Schönwalde am Bungsberg – Freitag, 27. April, 19 Uhr, Landhaus Schönwalde: Jahreshauptversammlung. Auf der Tagesordnung steht: Eröffnung und Begrüßung, Bericht des Vorsitzenden, Bericht der Kassenwartin, Bericht der Kassenprüfer und Entlastung, Entlastung des Vorstandes, Grußworte der Gäste, Darbietungen, Verschiedenes. Wie alljährlich gibt es an diesem Abend Königsberger Klopse. Kostenbeitrag 8 Euro. Um Anmeldung wird gebeten beim 1. Vorsitzenden Hans-Alfred Plötner, Telefon (04528) 495, oder beim 2. Vorsitzenden Ulrich Schrank, Telefon (04528) 9901. Die Gruppe freut sich, wenn recht viele Freunde teilnehmen.
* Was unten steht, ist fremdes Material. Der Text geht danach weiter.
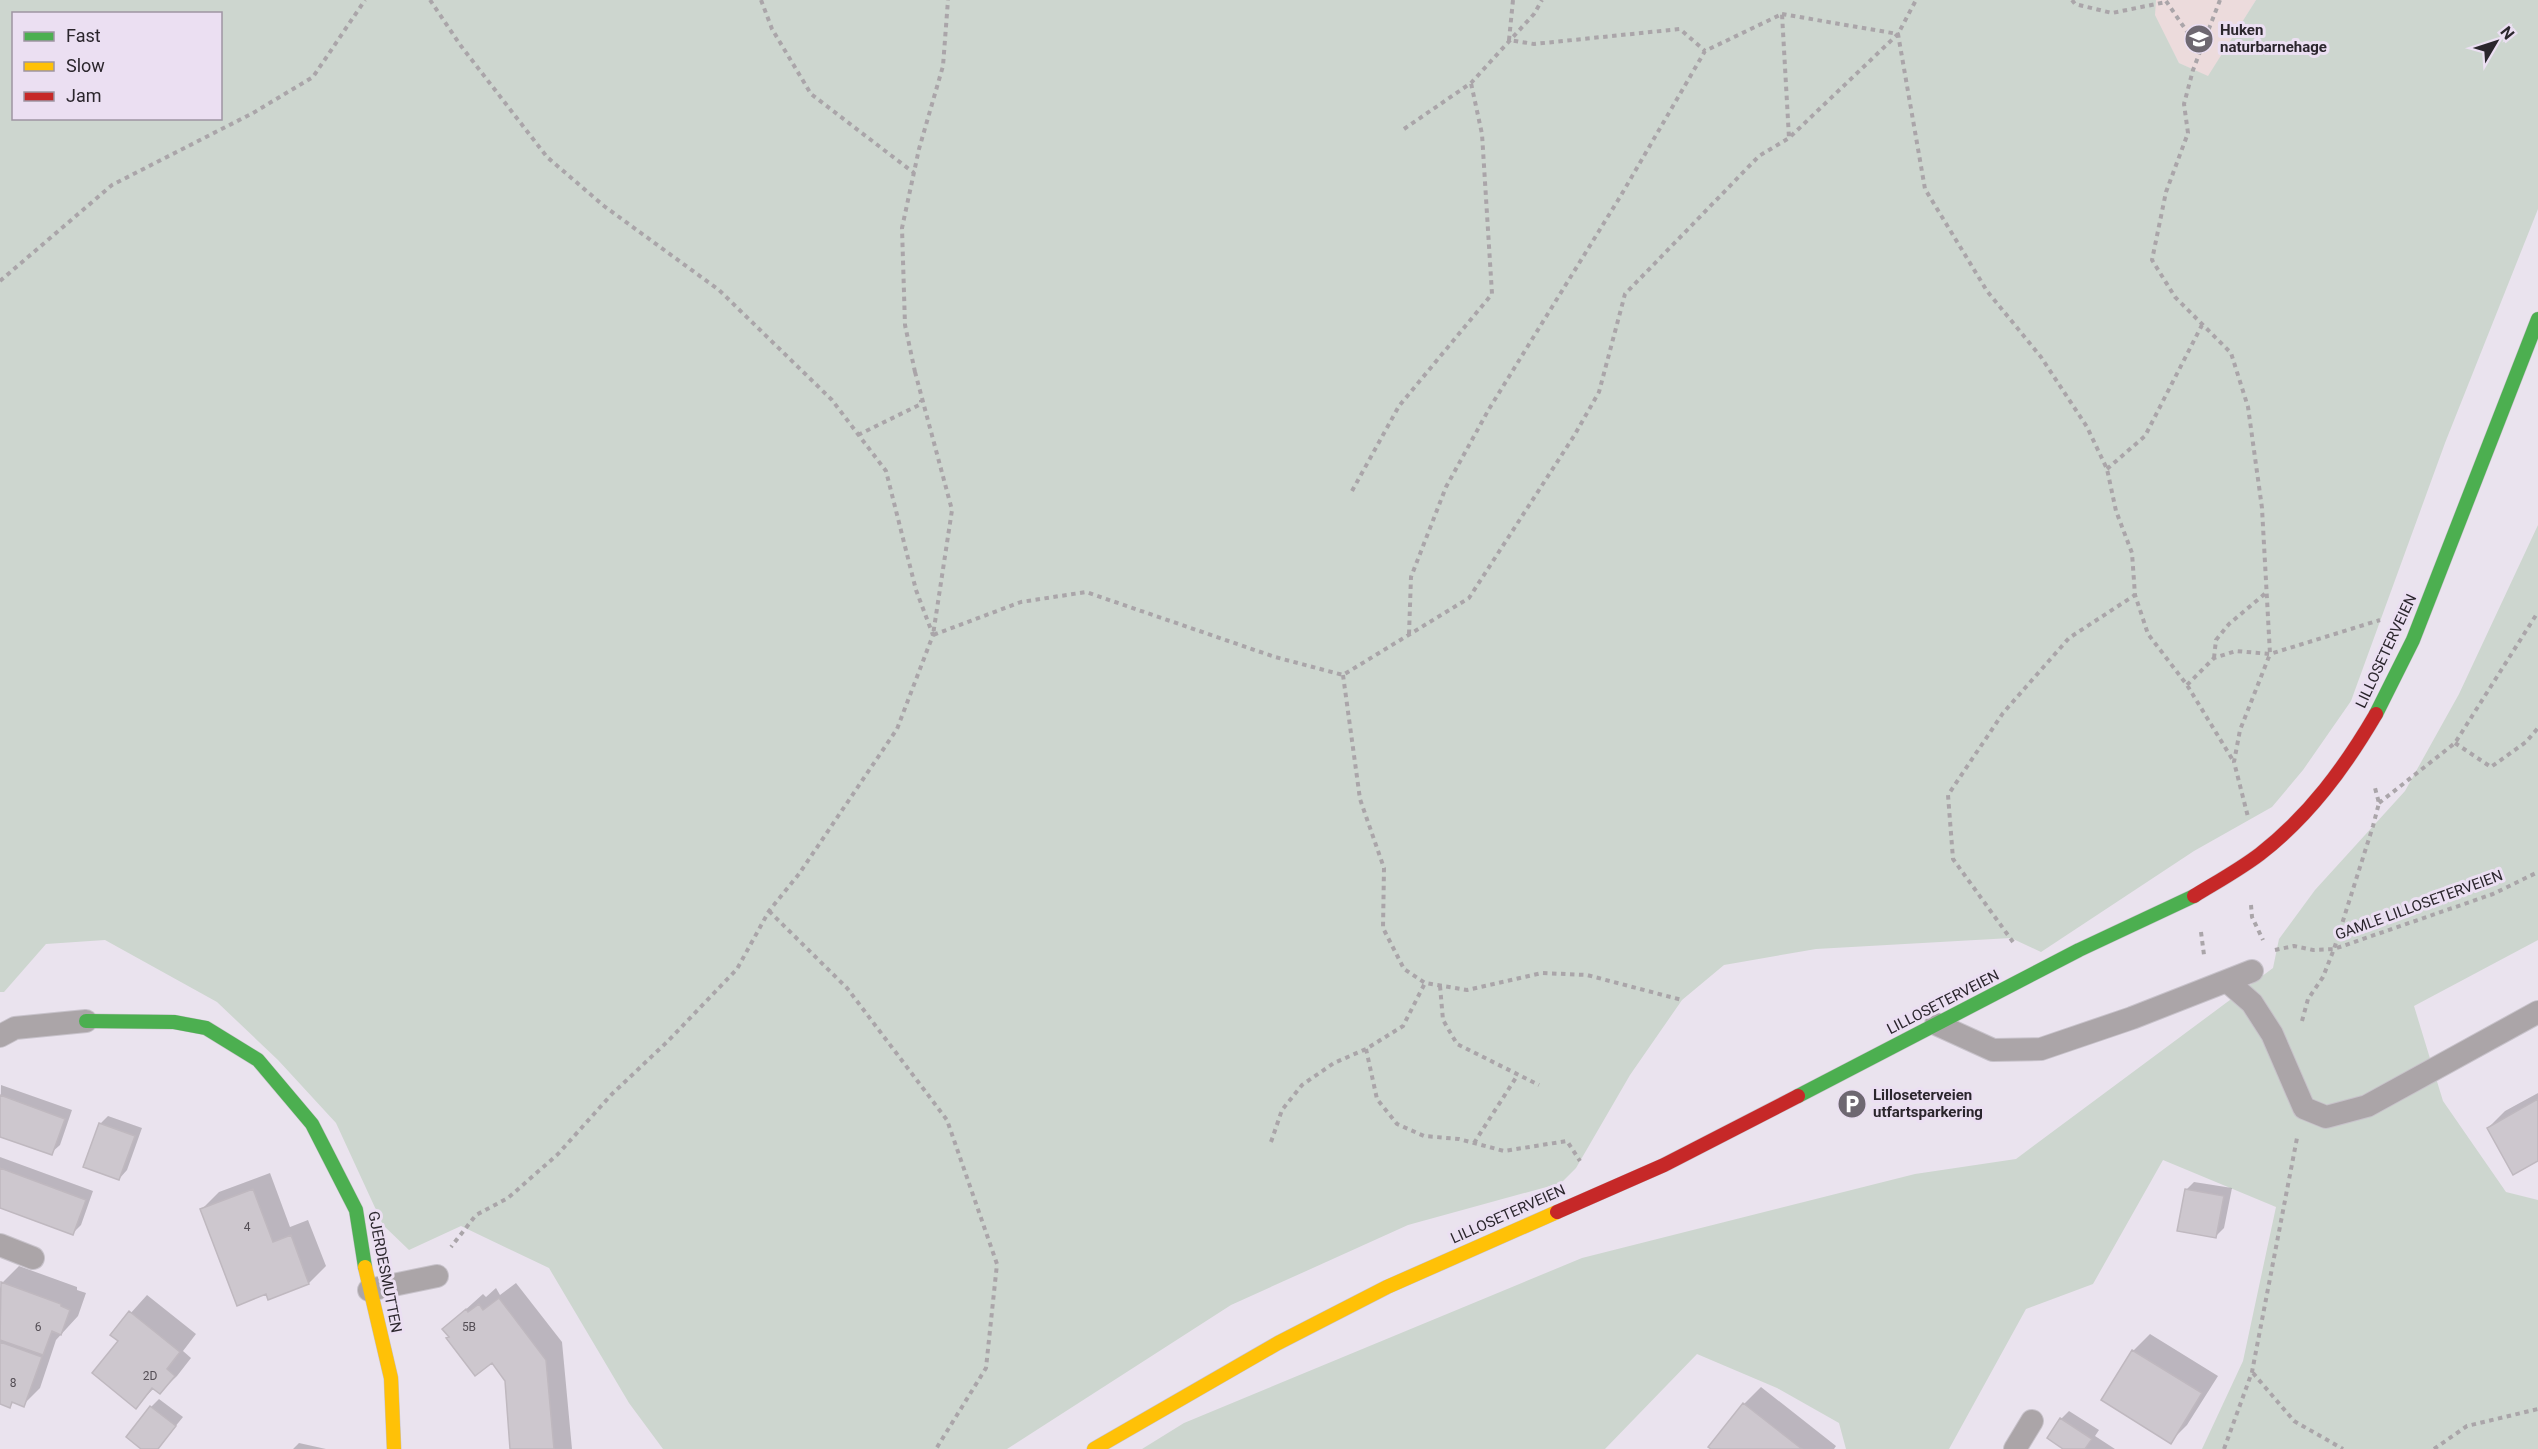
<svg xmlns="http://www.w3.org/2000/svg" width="2538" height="1449" font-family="Roboto,sans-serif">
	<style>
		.education { fill: #ecdbdc }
		.green { fill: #cdd6cf; fill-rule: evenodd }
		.shadow { fill: #0003 }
		.building { fill: #cdc7ce; stroke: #bfb8bf; stroke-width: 1.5 }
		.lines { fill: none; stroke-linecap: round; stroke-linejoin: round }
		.lane-casing { stroke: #c7c2ca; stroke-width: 24 }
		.fast-casing { stroke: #c7c2ca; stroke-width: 15 }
		.slow-casing { stroke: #c7c2ca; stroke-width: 15 }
		.jam-casing { stroke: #c7c2ca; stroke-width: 15 }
		.path { stroke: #aaa5a9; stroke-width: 4; stroke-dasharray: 4.5 4.5; stroke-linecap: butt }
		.lane { stroke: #aba5a8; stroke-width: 22 }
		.fast { stroke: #4caf50; stroke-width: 14 }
		.slow { stroke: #ffc107; stroke-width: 14 }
		.jam { stroke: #c62828; stroke-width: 14 }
		.labels { text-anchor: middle; stroke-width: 6; stroke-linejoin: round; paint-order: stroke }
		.number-label { font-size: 12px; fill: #544e55 }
		.poi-label { font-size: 15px; font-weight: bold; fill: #2b262d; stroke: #ebdff2; text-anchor: start }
		.street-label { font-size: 15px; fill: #2b262d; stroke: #ebdff2 }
	</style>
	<rect width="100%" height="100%" fill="#eae3ee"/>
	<path class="education" d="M2156,0H2256L2208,77L2179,63L2154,15Z"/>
	<path class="green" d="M0,0H2156L2155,15L2179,63L2208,76L2256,0H2538V209L2445,443L2351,701L2303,770L2272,807L2194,851L2041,952L2011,938L1816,949L1724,965L1682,1000L1630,1075L1576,1168L1561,1183L1408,1225L1231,1305L1007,1449H663L629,1403L549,1268L461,1226L409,1250L383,1225L336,1123L278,1060L217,1002L105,940L46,944L4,992H0ZM14,14H220V118H14Z
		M2538,525V940L2414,1006L2443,1101L2506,1192L2538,1200V1449H2202L2243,1361L2276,1207L2163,1160L2093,1284L2026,1309L1949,1449H1846L1839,1423L1777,1388L1697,1354L1605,1449H1142L1184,1423L1582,1258L1915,1174L2016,1159L2273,968L2279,939L2315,890L2405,791L2459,694Z"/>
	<path class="shadow" d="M1,1085L72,1110L60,1145L51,1153L0,1135Z
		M2538,1093V1159L2488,1128L2505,1111Z
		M108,1116L142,1128L127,1170L119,1179L100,1124Z
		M0,1157L93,1191L81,1225L73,1233L0,1206Z
		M270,1173L290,1227L308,1220L326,1266L309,1283L269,1298L202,1209L219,1192Z
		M2194,1182L2232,1188L2224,1228L2216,1236L2186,1190Z
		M19,1266L77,1287V1290L86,1293L78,1316L56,1340L40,1388L23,1405L14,1401L10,1406L0,1402V1289L2,1283Z
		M516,1283L562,1342L572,1449H512L507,1381L492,1361L450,1337L444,1329L483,1294L486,1297L496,1288L500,1295Z
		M147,1295L196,1334L183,1351L191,1358L177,1376L160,1392L154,1388L136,1407L120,1340L112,1334Z
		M2150,1334L2218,1376L2187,1425L2170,1442L2133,1351Z
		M1761,1387L1836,1446L1834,1449H1714L1744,1404Z
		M159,1399L183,1417L157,1449H143L151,1407Z
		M2069,1411L2099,1430L2095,1436L2115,1449H2066L2061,1419Z
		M299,1443L326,1449H293Z"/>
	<path class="building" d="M0,1095L65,1119L52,1155L0,1137Z
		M2538,1099V1161L2513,1175L2487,1128Z
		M99,1123L135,1136L119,1180L83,1167Z
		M0,1168L86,1200L73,1235L0,1208Z
		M253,1189L273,1242L291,1235L309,1284L268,1300L266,1294L237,1306L200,1209Z
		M2185,1189L2224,1196L2216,1238L2177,1231Z
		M1,1282L61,1304V1306L70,1310L61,1335L52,1331L43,1355L0,1340Z
		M499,1298L546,1360L554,1449H510L505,1381L492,1363L475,1376L446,1338L449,1337L442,1329L466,1309L468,1312L479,1304L483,1310Z
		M129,1311L180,1352L167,1369L175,1376L160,1394L152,1388L136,1409L92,1373L118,1341L110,1335Z
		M0,1342L42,1357L24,1407L12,1402L10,1408L0,1404Z
		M2132,1350L2202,1393L2171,1444L2101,1400Z
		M1743,1403L1802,1449H1711L1708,1447Z
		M150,1406L176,1426L158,1449H141L126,1437Z
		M2060,1418L2092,1439L2085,1449H2063L2047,1438Z"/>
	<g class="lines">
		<g class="lane-casing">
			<path id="lane" d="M2228,982L2252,1003L2272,1034L2304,1108L2326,1117L2367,1106L2538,1012
				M1936,1024L1993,1050L2041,1049L2132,1018L2252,971
				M0,1036L15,1028L86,1021
				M0,1245L33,1258
				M369,1290L437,1276
				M2015,1449L2032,1421"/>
		</g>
		<g class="fast-casing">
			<path id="fast" d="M2376,714L2413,640L2538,319
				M86,1021L174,1022L206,1028L258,1060L312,1124L356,1210L365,1267
				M1798,1096L2079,950L2194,896"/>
		</g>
		<g class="slow-casing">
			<path id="slow" d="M365,1267L391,1378L394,1449
				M1094,1449L1278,1343L1387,1287L1557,1212"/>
		</g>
		<g class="jam-casing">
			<path id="jam" d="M2194,896C2215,883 2239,870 2260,854C2309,816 2345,767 2376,714
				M1557,1212L1664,1165L1798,1096"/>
		</g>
		<path class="path" d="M430,0L461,46L547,157L604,206L719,290L832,400L886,471L916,590L933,635L897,729L799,874L769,911L737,969L668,1041L611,1095L558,1154L508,1198L476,1215L451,1247
			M761,0L772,29L811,94L914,173
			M1513,0L1509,40L1534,44L1680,29L1705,51
			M2072,0L2075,4L2112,13L2166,2
			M2220,0L2193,70L2184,104L2188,133L2166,192L2152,260L2175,297L2231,353L2248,407L2262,508L2270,654L2240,730L2234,762L2248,817
			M2166,1L2201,52
			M1782,14L1898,34L1925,189L1987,291L2041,357L2087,427L2107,469L2116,511L2132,553L2135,595L2148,634L2187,685L2234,762
			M1404,129L1471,83L1534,14L1542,0
			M0,281L112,185L253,113L313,77L365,0
			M915,372L952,510L933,635L1021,602L1086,592L1275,657L1343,675L1469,598L1574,436L1599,392L1625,294L1759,156L1789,138L1898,34L1916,0
			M915,372L905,325L902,228L919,149L943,66L948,0
			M858,435L921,404V400
			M2107,469L2145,436L2202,325
			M1352,491L1399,406L1492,294L1482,134L1471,83
			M1409,634L1411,577L1446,487L1489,409L1620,197L1705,51L1782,14L1789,138
			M2214,658L2216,640L2229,624L2267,592
			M1343,675L1360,799L1384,868L1383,928L1404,969L1425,983L1467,990L1542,973L1587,975L1682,1000
			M2187,685L2214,658L2236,651L2270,654L2380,620
			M2455,743L2491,767L2526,742L2538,728
			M2379,803L2455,743L2538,612
			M2251,905L2252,917L2263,940
			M769,911L847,988L947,1120L997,1264L986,1368L936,1449
			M2201,932L2204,955
			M2013,942L1953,859L1948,795L2003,713L2069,638L2135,595
			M2275,950L2294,946L2313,950L2334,949L2493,894L2538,872
			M1440,986L1443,1020L1457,1044L1539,1085
			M2302,1021L2308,999L2323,977L2334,949L2373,826L2379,803L2375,788
			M1366,1049L1377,1099L1397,1124L1424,1136L1459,1139L1504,1151L1567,1141L1580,1161
			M1271,1142L1282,1110L1302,1085L1334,1063L1366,1049L1403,1026L1425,983
			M1474,1143L1517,1076
			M2253,1373L2294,1421L2343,1449
			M2224,1449L2252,1372L2297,1138
			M2434,1449L2467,1426L2538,1409"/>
		<use href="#lane" class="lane"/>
		<use href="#fast" class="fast"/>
		<use href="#slow" class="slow"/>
		<use href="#jam" class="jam"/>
	</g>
	<defs>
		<g id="school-disc" transform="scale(1.5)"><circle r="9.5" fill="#6e6871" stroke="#ebdff2"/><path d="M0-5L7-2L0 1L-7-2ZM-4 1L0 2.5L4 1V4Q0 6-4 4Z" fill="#fff"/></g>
		<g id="parking-disc" transform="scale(1.5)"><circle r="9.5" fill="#6e6871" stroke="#ebdff2"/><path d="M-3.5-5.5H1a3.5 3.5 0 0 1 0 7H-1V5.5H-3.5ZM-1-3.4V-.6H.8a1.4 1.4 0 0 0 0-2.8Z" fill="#fff"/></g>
	</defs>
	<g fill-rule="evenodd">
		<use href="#school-disc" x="2199" y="39"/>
		<use href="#parking-disc" x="1852" y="1104"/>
	</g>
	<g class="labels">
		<g class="number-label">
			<text x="247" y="1231">4</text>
			<text x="38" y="1331">6</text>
			<text x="469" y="1331">5B</text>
			<text x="150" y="1380">2D</text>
			<text x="13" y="1387">8</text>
		</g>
		<g class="poi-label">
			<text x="2220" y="35">Huken<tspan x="2220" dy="17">naturbarnehage</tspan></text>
			<text x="1873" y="1100">Lilloseterveien<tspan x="1873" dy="17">utfartsparkering</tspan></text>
		</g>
		<g class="street-label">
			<text transform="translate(2386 651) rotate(-65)" y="5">LILLOSETERVEIEN</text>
			<text transform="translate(2419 905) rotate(-20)" y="5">GAMLE LILLOSETERVEIEN</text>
			<text transform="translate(1943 1002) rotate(-27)" y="5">LILLOSETERVEIEN</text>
			<text transform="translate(1508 1214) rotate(-24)" y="5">LILLOSETERVEIEN</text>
			<text transform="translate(385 1272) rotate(79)" y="5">GJERDESMUTTEN</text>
		</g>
	</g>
	<rect x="12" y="12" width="210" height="108" fill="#ebdff2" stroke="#9e95a3" stroke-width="1.5"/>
	<rect x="24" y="32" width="30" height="9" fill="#4caf50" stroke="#9e95a3" stroke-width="1.5"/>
	<text x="66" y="42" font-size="18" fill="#2b262d">Fast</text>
	<rect x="24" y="62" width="30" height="9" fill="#ffc107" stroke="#9e95a3" stroke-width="1.5"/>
	<text x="66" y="72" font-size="18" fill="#2b262d">Slow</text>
	<rect x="24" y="92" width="30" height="9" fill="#c62828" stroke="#9e95a3" stroke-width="1.5"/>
	<text x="66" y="102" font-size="18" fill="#2b262d">Jam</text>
	<g transform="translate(2496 42) rotate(51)" stroke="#ebdff2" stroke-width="4.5" paint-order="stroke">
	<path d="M0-4.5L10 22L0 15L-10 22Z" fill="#2b262d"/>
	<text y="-9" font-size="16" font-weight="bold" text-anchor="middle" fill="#2b262d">N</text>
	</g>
</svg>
Uetersen – Bericht von der Monatsversammlung im März. – Der Vorsitzende Joachim Rudat konnte im Haus Ueterst End 30 Mitglieder und Gäste begrüßen. Sie wollten den zweiten Teil des Videofilms von der Gruppenreise des stellvertretenden Vorsitzenden Jochen Batschko nach Sankt Petersburg sehen. Zunächst wurde wie üblich den Geburtstagskindern der Zwischenzeit gratuliert. Alle über 80-Jährigen erhielten eine Blume. Weitere Bekanntmachungen folgten. Anschließend gab es wie immer die Kaffee-Pause. Dora Pütz und Hildegard Rucha hatten eine schöne Kaffeetafel bereitet. Lienhard Steppuhn hatte für den Kaffee gesorgt. Inzwischen hatte der Vorsitzende mit seinem Stellvertreter die Vorbereitungen für die Filmvorführung getroffen. Nach der Kaffeepause sahen die Besucher Bilder von der Stadt St. Petersburg, die nach der Zerstörung im Zweiten Weltkrieg vollständig wiederhergestellt worden war. An breiten Straßen standen die prachtvollen Bauten und Kulturdenkmäler, die vom Glanz des früheren Zarenreiches zeugten. Ziel aller Touristen ist die Besichtigung der Eremitage. Auch diesmal zeigten die Bilder Kunstwerke, die einmalig in der Welt sind. Auch das im Zweiten Weltkrieg verschollene Bern-steinzimmer war in einer Nachbildung zu sehen. Nach diesen beeindruckenden Aufnahmen dankten die Besucher Jochen Batschko für die Vorführung mit kräftigem Applaus. Batschko gab noch bekannt, dass der Bus für die Tagesfahrt nach Fehmarn am 4. Mai bereits voll ausgebucht ist, was viele bedauerten. Joachim Rudat schloss die Versammlung und wünschte allen einen guten Heimweg.